JOHANNESBURG – THE South African President Cyril Ramaphosa is undeterred by court challenges against restrictive measures it has adopted to combat the spread of the coronavirus (COVID-19).

Some legal action has bedevilled the government’s intervention since late March when Ramaphosa imposed a three-week lockdown, which was further expanded by two weeks until the end of April.

The country is still under lockdown but restrictions have been eased to so-called Level 4. The lockdown is to be eased in the coming weeks to Level 3.

Government’s intervention, although largely praised internationally, has faced some resistance locally from a number of individuals, religious bodies, political parties, Non-governmental organizations (NGOs) and from business organisations.

Most prominently organisations opposed to the prohibition of alcohol and tobacco during the lockdown have been enraged.

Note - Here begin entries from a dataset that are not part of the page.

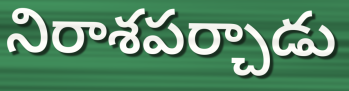
నిరాశపర్చాడు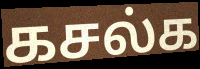
கசல்கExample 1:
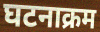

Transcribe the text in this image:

घटनाक्रम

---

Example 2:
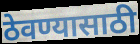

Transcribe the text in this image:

ठेवण्यासाठी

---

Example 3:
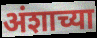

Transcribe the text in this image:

अंशाच्या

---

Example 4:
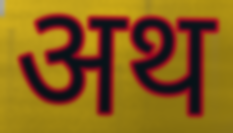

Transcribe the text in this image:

अथ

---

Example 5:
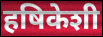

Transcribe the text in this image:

हषिकेशी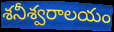
శనీశ్వరాలయంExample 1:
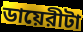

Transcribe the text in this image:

ডায়েরীটা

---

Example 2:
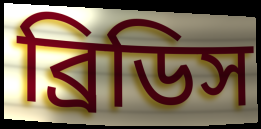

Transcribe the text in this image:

ব্রিডিস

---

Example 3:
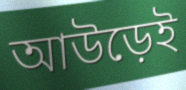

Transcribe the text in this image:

আউড়েই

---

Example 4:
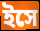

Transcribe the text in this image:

ইসে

Ramaphosa reminded that the lockdown regulations were challenged in the first week by a private citizen from Mpumalanga, who wanted an exemption from the travel prohibition to attend a funeral.

“Some have succeeded in their legal challenges and some have not,” the president said.

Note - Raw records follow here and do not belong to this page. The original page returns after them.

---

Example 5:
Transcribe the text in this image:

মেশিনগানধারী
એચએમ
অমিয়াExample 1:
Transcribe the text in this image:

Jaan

“Some had approached the courts on the basis of the urgency of their cases had their urgency arguments dismissed and others have found other avenues for the relief they sought.”

He noted others had subsequently withdrawn their applications following engagement with government.

Ramaphosa downplayed the challenges, saying they were a measure of the extent of democracy in the Southern African nation whose constitution is regarded among the most progressive in the world.

“One of the triumphs of our democracy is that every South African believes the Constitution protects them and that the courts are a fair and impartial arbiter of their interests,” Ramaphosa said.

He said while his government would prefer to avoid the need for any legal action, citizens had a right to approach the courts if aggrieved.

“This is a normal tenet of a constitutional democracy and a perfectly acceptable practice in a country founded on the rule of law,” Ramaphosa stated.

The president has repeatedly expressed solidarity with citizens whose lives have been impacted by the lockdown.

He has during his tenure won over even his harshest critics because of his easygoing approach.

Ramaphosa thus pledged to uphold the constitution.

“As I told the journalist/s, every South African has a right to approach the courts and even I, as President, could never stand in the way of anybody exercising that right,” he concluded.

Critics accused his predecessor, Jacob Zuma, of being a hardliner whose government flouted the constitution.